Richard Whiteley has spent his life working with glass, developing a fascination for the material when he began apprenticing in stained glass at the age of 16. His work focuses primarily on kiln-cast glass and explores voids as the primary constructive agent. He says, “The works are built from the inside out; voids are ordered first and external structures are built to encapsulate these spaces. The works explore negative space—using glass as a substrate.”
Whiteley has presented more than a dozen exhibitions in the last decade and his work is held in several major collections, including The Corning Museum of Glass, The Australian National Gallery, and The Palm Springs Museum. He has also received several research grants to develop creative works and explore technical research. Most recently, he has been working as Associate Professor: Head of the Glass Workshop and Foundation Studies at his alma mater, the Australian National University’s School of Art & Design.
He earned his Bachelor of Visual Arts degree from the Australian National University and then went on to earn an MFA in sculpture from the University of Illinois-Urbana.

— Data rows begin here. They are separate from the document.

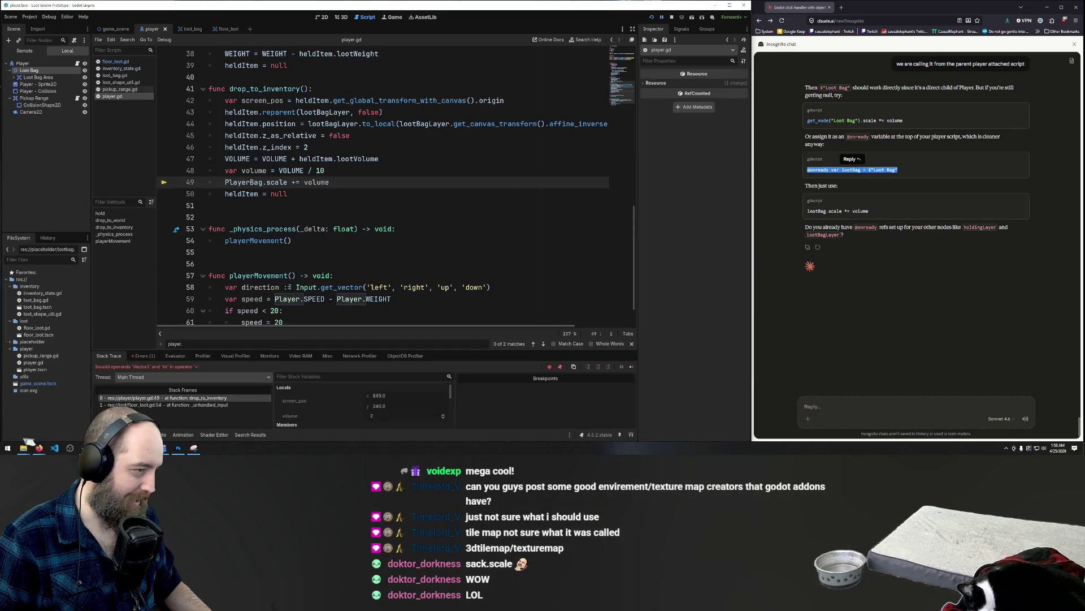
# - Retype line 49's assignment operator after the crash, leaving it reversed
pyautogui.click(301, 182)
pyautogui.press('BackSpace')
pyautogui.click(331, 170)
pyautogui.click(293, 182)
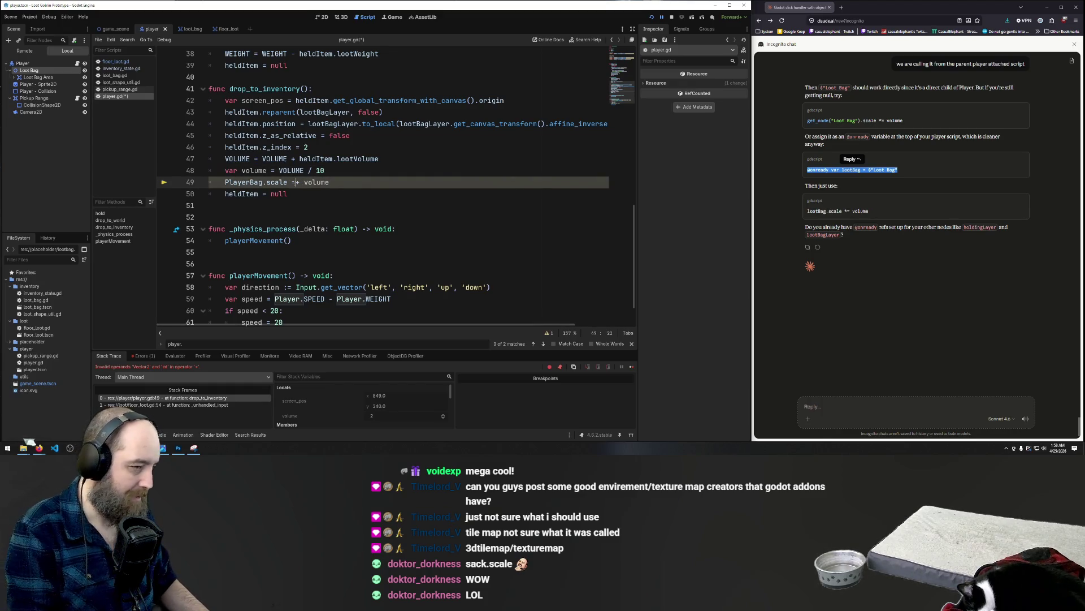
pyautogui.write('=')
# - Rerun the game and carry a loot piece into the Loot Bag
pyautogui.click(416, 159)
pyautogui.press('F5')
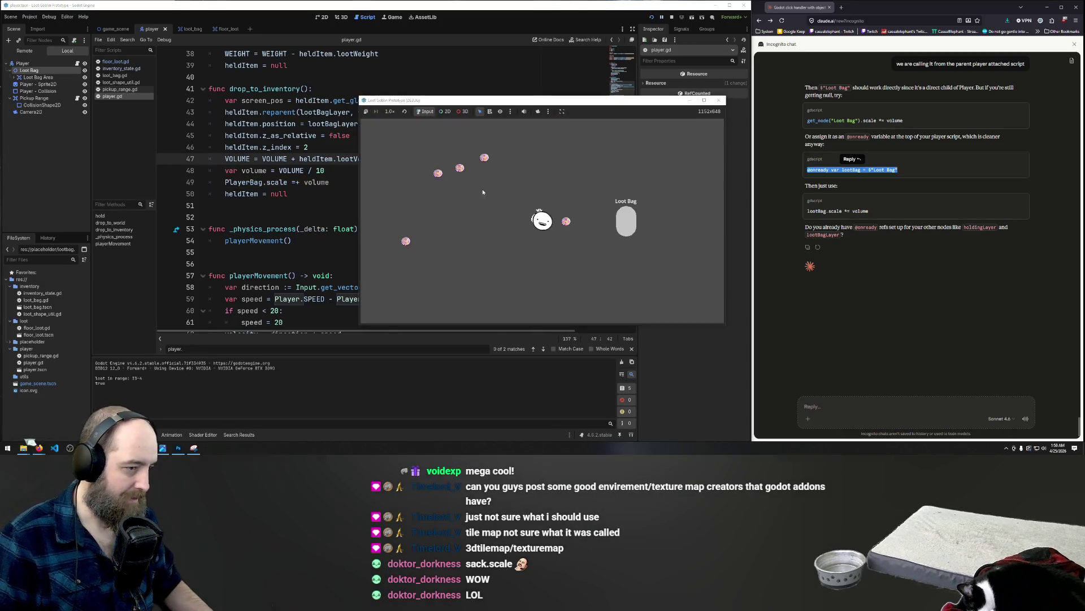
pyautogui.moveTo(565, 225); pyautogui.dragTo(628, 225)
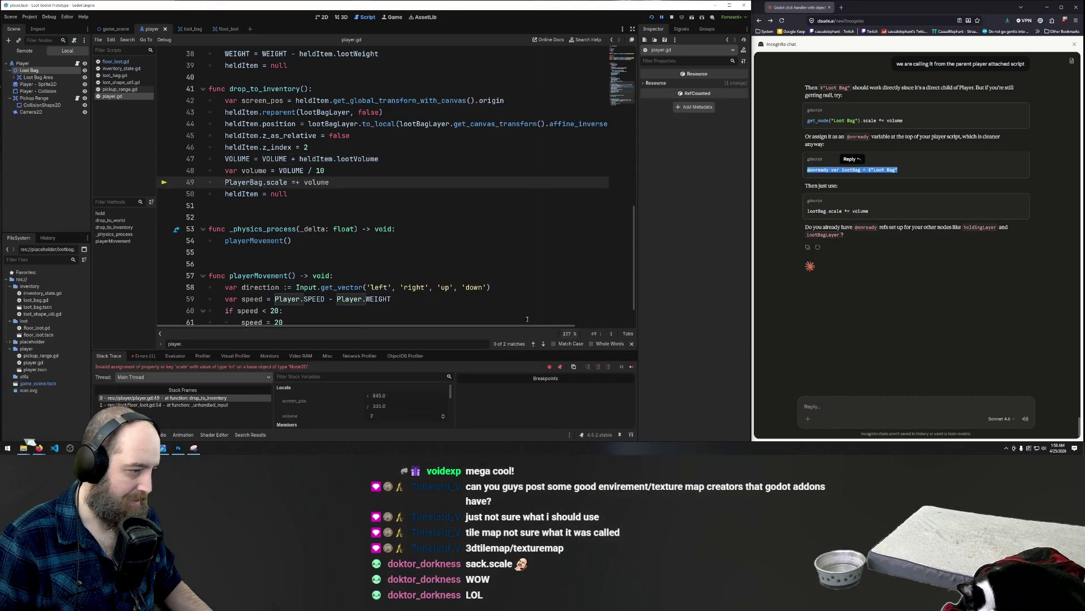
# - Fix line 49 back to 'PlayerBag.scale *= volume'
pyautogui.click(297, 182)
pyautogui.press('BackSpace')
pyautogui.press('BackSpace')
pyautogui.write('+=')
pyautogui.press('Left')
pyautogui.press('BackSpace')
pyautogui.write('*')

“My practice is centered on cast glass and I explore negative structures and suggested forms within glass solids. I am interested in the physical and conceptual possibilities of space. My works explore space and I use glass as a substrate to structure and layer voided forms so they can be read as illuminated positives. I explore the inherent duality this translucent material invites and am interested in how punctuated ruptures fold the forms back on themselves.”